## PROBLEM TO WORK ON
Which lines in the data below contain the word "OutsideSelectedFloor"? Return each of them.

[Electronic design automation data]
———
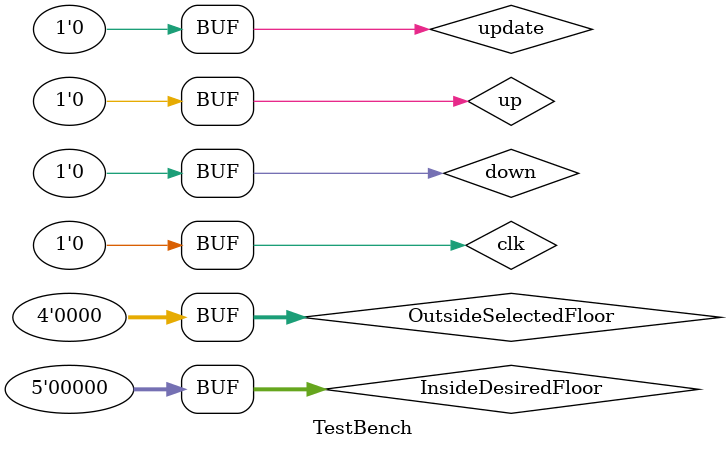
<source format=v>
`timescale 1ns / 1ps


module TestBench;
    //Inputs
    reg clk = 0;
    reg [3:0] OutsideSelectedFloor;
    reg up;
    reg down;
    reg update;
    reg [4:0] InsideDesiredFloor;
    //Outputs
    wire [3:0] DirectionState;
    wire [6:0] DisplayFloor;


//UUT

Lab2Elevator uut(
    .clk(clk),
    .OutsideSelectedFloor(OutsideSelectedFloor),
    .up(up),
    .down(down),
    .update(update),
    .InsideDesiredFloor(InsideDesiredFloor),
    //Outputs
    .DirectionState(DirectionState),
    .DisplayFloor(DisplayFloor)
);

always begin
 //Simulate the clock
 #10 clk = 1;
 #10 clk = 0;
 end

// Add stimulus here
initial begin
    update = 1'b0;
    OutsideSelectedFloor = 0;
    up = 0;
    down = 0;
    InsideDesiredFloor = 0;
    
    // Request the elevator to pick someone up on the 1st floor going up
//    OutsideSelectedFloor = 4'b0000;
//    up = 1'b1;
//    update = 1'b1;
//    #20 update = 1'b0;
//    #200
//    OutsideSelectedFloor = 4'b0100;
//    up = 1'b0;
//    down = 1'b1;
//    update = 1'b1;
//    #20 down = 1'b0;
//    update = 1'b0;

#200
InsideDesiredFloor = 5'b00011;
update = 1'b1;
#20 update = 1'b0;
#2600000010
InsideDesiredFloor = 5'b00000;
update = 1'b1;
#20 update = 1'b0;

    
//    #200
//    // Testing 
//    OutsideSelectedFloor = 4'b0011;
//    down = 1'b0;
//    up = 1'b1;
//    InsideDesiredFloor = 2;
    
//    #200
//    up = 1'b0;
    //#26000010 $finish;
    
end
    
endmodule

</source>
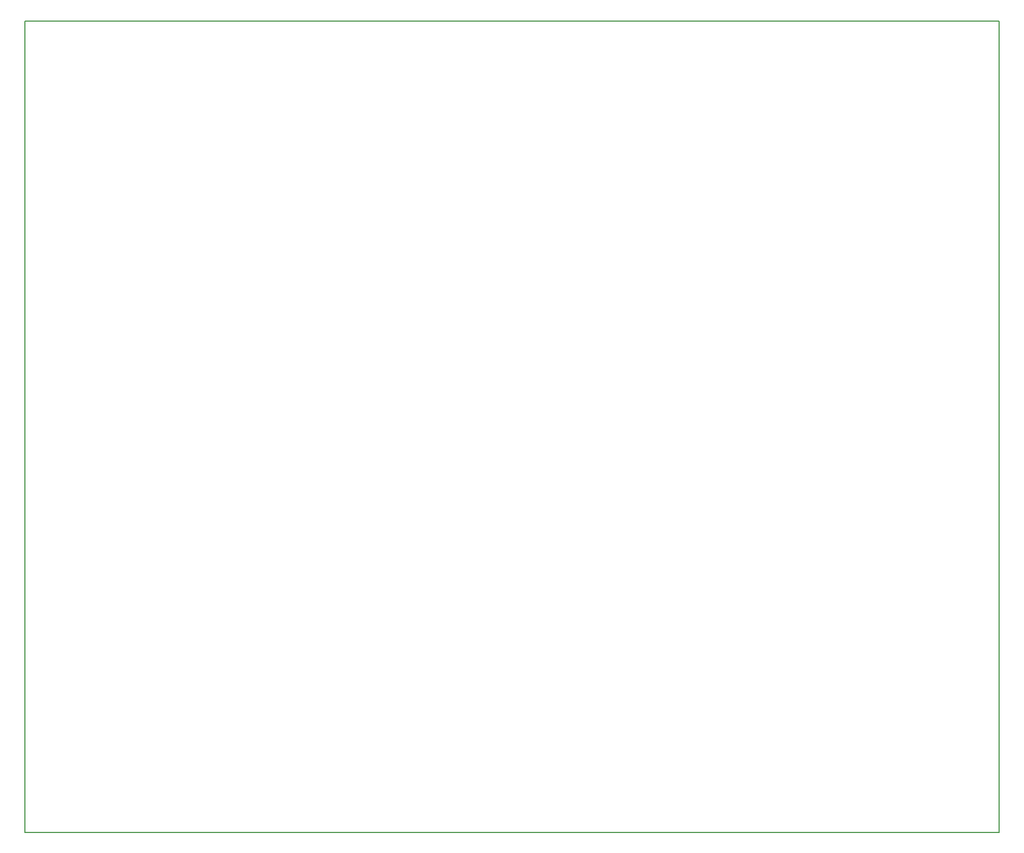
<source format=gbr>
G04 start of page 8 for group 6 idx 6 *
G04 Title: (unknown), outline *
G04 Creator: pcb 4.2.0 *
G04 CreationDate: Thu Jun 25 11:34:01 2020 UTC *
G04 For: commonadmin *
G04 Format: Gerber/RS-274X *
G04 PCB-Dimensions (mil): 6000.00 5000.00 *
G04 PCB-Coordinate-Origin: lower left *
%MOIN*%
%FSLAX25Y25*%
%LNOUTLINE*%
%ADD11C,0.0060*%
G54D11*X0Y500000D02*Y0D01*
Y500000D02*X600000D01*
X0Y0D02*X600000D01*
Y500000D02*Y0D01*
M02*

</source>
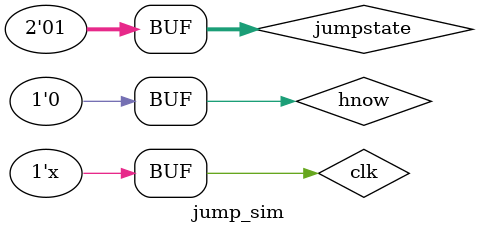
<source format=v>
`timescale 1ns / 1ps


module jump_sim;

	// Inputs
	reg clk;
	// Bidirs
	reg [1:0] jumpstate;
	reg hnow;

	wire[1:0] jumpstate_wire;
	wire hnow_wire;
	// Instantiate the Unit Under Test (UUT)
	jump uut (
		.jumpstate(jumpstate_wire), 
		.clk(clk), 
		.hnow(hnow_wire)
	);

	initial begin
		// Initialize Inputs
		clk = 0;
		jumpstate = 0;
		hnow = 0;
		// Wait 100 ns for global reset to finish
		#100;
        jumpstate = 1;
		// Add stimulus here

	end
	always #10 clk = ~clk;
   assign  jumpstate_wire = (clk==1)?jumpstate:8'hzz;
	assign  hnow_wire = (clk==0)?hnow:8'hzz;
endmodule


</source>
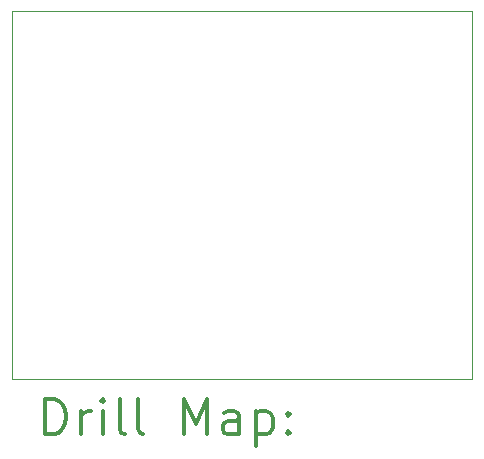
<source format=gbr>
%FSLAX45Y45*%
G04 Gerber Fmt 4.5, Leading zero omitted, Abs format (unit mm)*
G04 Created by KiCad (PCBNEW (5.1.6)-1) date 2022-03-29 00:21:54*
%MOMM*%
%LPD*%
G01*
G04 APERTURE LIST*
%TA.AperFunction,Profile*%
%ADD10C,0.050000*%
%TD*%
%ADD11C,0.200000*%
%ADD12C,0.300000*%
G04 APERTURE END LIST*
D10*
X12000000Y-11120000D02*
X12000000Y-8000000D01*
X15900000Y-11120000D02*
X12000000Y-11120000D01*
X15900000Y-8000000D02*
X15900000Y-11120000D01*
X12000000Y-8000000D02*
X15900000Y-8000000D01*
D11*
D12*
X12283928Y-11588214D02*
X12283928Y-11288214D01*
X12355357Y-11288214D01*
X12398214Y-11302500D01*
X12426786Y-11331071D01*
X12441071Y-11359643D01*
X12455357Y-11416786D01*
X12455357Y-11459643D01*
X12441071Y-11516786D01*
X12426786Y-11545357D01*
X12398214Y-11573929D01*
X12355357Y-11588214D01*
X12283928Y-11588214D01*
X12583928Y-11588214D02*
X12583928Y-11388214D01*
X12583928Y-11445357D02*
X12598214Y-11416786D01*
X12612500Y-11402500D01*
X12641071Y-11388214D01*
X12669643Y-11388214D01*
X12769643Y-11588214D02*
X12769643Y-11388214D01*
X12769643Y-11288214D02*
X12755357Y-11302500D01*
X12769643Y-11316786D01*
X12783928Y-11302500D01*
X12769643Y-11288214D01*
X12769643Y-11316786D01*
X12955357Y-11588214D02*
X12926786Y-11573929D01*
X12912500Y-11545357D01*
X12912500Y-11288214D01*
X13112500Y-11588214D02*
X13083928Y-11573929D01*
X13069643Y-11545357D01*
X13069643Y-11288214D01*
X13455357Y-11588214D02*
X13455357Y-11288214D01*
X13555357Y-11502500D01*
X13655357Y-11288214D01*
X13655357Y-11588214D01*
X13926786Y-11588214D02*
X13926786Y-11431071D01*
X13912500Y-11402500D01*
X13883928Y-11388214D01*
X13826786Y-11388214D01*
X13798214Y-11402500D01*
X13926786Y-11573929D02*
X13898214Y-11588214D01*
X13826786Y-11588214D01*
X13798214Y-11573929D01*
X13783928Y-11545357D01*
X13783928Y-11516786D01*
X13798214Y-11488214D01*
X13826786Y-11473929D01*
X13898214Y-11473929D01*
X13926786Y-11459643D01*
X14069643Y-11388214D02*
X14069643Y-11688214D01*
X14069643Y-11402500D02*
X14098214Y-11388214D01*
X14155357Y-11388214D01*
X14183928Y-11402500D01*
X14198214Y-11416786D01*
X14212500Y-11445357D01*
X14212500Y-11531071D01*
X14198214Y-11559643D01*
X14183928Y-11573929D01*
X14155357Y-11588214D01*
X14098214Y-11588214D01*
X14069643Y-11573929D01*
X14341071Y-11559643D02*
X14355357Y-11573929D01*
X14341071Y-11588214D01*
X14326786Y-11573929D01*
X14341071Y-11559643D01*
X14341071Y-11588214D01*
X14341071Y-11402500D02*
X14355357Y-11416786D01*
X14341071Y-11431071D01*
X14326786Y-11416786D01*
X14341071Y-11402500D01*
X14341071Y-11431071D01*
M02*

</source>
———
## EXERCISE RESPONSE
    reg [3:0] OutsideSelectedFloor;
    .OutsideSelectedFloor(OutsideSelectedFloor),
    OutsideSelectedFloor = 0;
//    OutsideSelectedFloor = 4'b0000;
//    OutsideSelectedFloor = 4'b0100;
//    OutsideSelectedFloor = 4'b0011;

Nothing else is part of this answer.